The world is moving on. Western cities, from Auckland to Los Angeles, have seen massive protests against racism and police brutality and discrimination against people of colour. The statue of Winston Churchill in London had to be boarded up so that protesters wouldn’t take it down, as they have many others. A fabled war hero to many, Churchill was also a racist responsible for the Bengal famine of 1943, which killed up to three million people.
History is being revisited, the past confronted. At the root of the protests is the idea that it is no longer alright to violate the rights of indigenous people or immigrants. One can’t help but marvel at the scale and momentum of this movement. And yet one must pause to think where we stand in the dispensation of justice and according citizens basic rights.

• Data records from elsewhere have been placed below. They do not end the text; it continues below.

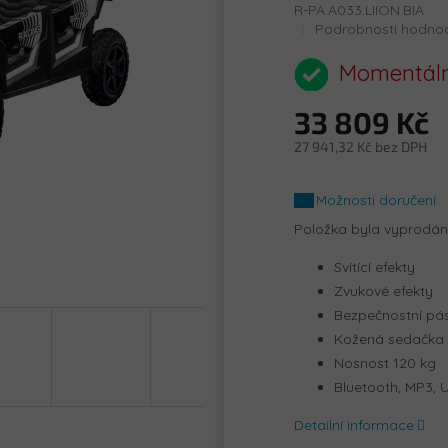
R-PA.A033.LIION.BIA
Průměrné
Podrobnosti hodno
hodnocení
produktu
Momentáln
je
0,0
33 809 Kč
z
5
27 941,32 Kč bez DPH
hvězdiček.
Měrná
cena:
Možnosti doručení
Položka byla vyprodá
Svítící efekty
Zvukové efekty
Bezpečnostní pá
Kožená sedačka
Nosnost 120 kg
Bluetooth, MP3, 
Detailní informace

Naqibullah Mehsud comes to mind. Like George Floyd, he too was killed by the police. Both cases sparked protests. And yet here we are, two years after Naqib’s death, suppressing those protests, nowhere close to punishing the perpetrators, his old father also dead — and buried with him is the promise of justice for his son’s wrongful murder.
Not only could we not tolerate the idea of questioning authority, we went so far as to suppress an art exhibition by Adeela Suleman that tried to commemorate the hundreds who were extra-judicially killed by law enforcement at the Karachi Bienniale last year.

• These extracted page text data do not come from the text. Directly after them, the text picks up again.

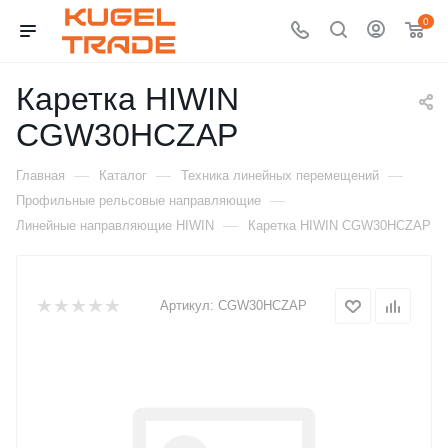
0
Каретка HIWIN
CGW30HCZAP
—
—
—
Главная
Каталог
Техника линейных перемещений
—
Профильные рельсовые направляющие
—
Линейные направляющие HIWIN
Каретка HIWIN CGW30HCZAP
Артикул:
CGW30HCZAP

While Ali Wazir, a leader of the Pashtun Tahaffuz Movement, was denied the right to speak at the Faiz Festival in Lahore last year and earlier Lums had to cancel a talk scheduled with Baloch leader Mama Qadeer, Niall Ferguson, a controversial figure who promotes British colonialism, was invited to Thinkfest this year.
Trampling over grass-roots activists or ignoring hardworking indigenous travel bloggers while seeking validation from the likes of Cynthia and Niall isn’t about to change Pakistan’s fortunes. Far better to invest in local talent and hear what they have to say, even if it isn’t pleasant.
Instead of focusing on why some of our people cannot openly share their experiences with fellow Pakistanis while controversial foreigners like Niall and Cynthia can, Asad Umar resorts to condemning the scientific modelling of the coronavirus threat in Pakistan emanating from a renowned Western university as ‘goray ki ghulami’. One cannot help but question then, if tomorrow, a coronavirus vaccine trial at Imperial or Oxford University proves successful, will Mr Umar refuse to adopt it?
Instead of reacting with hypersensitivity any time the Pakistani government isn’t painted in a flattering light, we should be focusing on the root causes, the denial of free speech and democratic participation locally, that results in our education lagging behind others. And while the children of the elite, Mr Umar included, can still benefit from a progressive Western education, the rest of the country isn’t so fortunate.
The writer is a lawyer who lives in London.